**EXTRACTED INFORMATION:**
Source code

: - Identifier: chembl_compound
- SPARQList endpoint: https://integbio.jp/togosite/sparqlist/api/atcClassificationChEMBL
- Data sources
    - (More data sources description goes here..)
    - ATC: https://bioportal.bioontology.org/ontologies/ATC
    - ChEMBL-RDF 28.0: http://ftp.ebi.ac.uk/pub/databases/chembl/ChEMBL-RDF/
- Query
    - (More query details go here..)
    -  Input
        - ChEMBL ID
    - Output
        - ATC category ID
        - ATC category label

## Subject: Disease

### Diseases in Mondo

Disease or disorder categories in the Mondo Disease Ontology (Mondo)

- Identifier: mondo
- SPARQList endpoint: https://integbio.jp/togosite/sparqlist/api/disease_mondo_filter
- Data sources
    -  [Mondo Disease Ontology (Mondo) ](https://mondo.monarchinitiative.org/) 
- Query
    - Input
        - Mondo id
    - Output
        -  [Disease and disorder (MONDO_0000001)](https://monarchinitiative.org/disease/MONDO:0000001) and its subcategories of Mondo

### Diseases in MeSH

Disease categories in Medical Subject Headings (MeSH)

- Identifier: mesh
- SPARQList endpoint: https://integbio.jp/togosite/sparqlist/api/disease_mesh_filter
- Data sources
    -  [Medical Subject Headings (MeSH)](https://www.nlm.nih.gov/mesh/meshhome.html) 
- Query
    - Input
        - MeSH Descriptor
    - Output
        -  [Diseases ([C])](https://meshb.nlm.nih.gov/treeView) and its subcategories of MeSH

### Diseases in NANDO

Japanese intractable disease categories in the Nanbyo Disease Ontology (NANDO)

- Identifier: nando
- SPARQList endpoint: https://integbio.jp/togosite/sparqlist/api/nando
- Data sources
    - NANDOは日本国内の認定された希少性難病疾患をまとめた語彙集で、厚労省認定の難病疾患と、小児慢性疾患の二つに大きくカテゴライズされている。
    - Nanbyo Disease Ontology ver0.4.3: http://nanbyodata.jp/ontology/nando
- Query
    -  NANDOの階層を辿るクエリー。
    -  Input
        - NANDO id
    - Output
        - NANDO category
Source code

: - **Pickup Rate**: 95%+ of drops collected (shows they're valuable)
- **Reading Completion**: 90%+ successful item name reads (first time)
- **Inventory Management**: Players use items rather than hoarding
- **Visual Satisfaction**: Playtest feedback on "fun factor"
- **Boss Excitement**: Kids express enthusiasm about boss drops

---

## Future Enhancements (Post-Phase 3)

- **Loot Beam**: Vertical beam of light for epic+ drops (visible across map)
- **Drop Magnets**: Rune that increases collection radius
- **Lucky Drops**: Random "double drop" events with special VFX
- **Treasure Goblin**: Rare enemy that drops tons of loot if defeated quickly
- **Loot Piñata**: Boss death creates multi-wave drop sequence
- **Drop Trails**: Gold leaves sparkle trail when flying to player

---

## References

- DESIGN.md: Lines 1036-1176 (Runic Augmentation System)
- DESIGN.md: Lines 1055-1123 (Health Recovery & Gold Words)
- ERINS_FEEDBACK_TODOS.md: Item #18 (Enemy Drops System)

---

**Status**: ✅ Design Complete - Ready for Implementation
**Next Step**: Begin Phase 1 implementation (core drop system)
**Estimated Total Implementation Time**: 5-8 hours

**EXERCISE INSTRUCTIONS:**
Copy the listing above line for line, with no changes.

**ANSWER FOR THE TASK:**
Source code

: - Identifier: chembl_compound
- SPARQList endpoint: https://integbio.jp/togosite/sparqlist/api/atcClassificationChEMBL
- Data sources
    - (More data sources description goes here..)
    - ATC: https://bioportal.bioontology.org/ontologies/ATC
    - ChEMBL-RDF 28.0: http://ftp.ebi.ac.uk/pub/databases/chembl/ChEMBL-RDF/
- Query
    - (More query details go here..)
    -  Input
        - ChEMBL ID
    - Output
        - ATC category ID
        - ATC category label

## Subject: Disease

### Diseases in Mondo

Disease or disorder categories in the Mondo Disease Ontology (Mondo)

- Identifier: mondo
- SPARQList endpoint: https://integbio.jp/togosite/sparqlist/api/disease_mondo_filter
- Data sources
    -  [Mondo Disease Ontology (Mondo) ](https://mondo.monarchinitiative.org/) 
- Query
    - Input
        - Mondo id
    - Output
        -  [Disease and disorder (MONDO_0000001)](https://monarchinitiative.org/disease/MONDO:0000001) and its subcategories of Mondo

### Diseases in MeSH

Disease categories in Medical Subject Headings (MeSH)

- Identifier: mesh
- SPARQList endpoint: https://integbio.jp/togosite/sparqlist/api/disease_mesh_filter
- Data sources
    -  [Medical Subject Headings (MeSH)](https://www.nlm.nih.gov/mesh/meshhome.html) 
- Query
    - Input
        - MeSH Descriptor
    - Output
        -  [Diseases ([C])](https://meshb.nlm.nih.gov/treeView) and its subcategories of MeSH

### Diseases in NANDO

Japanese intractable disease categories in the Nanbyo Disease Ontology (NANDO)

- Identifier: nando
- SPARQList endpoint: https://integbio.jp/togosite/sparqlist/api/nando
- Data sources
    - NANDOは日本国内の認定された希少性難病疾患をまとめた語彙集で、厚労省認定の難病疾患と、小児慢性疾患の二つに大きくカテゴライズされている。
    - Nanbyo Disease Ontology ver0.4.3: http://nanbyodata.jp/ontology/nando
- Query
    -  NANDOの階層を辿るクエリー。
    -  Input
        - NANDO id
    - Output
        - NANDO category
Source code

: - **Pickup Rate**: 95%+ of drops collected (shows they're valuable)
- **Reading Completion**: 90%+ successful item name reads (first time)
- **Inventory Management**: Players use items rather than hoarding
- **Visual Satisfaction**: Playtest feedback on "fun factor"
- **Boss Excitement**: Kids express enthusiasm about boss drops

---

## Future Enhancements (Post-Phase 3)

- **Loot Beam**: Vertical beam of light for epic+ drops (visible across map)
- **Drop Magnets**: Rune that increases collection radius
- **Lucky Drops**: Random "double drop" events with special VFX
- **Treasure Goblin**: Rare enemy that drops tons of loot if defeated quickly
- **Loot Piñata**: Boss death creates multi-wave drop sequence
- **Drop Trails**: Gold leaves sparkle trail when flying to player

---

## References

- DESIGN.md: Lines 1036-1176 (Runic Augmentation System)
- DESIGN.md: Lines 1055-1123 (Health Recovery & Gold Words)
- ERINS_FEEDBACK_TODOS.md: Item #18 (Enemy Drops System)

---

**Status**: ✅ Design Complete - Ready for Implementation
**Next Step**: Begin Phase 1 implementation (core drop system)
**Estimated Total Implementation Time**: 5-8 hours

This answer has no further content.